YOUR TASK:
Count how many lines in the data below contain the string "internett", and reply with that number alone.

Collected data:
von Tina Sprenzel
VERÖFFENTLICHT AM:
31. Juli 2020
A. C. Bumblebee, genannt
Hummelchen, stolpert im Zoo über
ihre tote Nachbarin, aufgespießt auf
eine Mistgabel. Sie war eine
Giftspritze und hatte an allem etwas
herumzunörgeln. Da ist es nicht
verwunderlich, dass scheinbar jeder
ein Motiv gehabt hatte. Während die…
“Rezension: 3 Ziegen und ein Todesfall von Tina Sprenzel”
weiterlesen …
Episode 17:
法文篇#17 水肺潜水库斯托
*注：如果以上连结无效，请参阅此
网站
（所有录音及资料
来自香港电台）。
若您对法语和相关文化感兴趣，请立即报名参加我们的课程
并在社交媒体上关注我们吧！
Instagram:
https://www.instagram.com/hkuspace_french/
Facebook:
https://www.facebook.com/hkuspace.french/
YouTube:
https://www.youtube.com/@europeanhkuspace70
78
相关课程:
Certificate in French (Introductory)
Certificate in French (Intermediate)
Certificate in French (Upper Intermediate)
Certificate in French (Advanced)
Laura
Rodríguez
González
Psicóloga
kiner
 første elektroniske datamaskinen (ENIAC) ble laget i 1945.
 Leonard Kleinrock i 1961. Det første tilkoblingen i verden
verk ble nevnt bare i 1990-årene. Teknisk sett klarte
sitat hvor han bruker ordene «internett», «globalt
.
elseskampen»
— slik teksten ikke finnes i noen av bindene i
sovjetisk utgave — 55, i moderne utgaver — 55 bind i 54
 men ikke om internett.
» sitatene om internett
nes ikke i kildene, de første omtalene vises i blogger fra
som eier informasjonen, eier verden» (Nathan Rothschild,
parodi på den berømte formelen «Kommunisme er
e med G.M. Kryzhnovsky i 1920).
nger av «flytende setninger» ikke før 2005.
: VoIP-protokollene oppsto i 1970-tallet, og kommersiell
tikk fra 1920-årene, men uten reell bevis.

EXERCISE SOLUTION:
3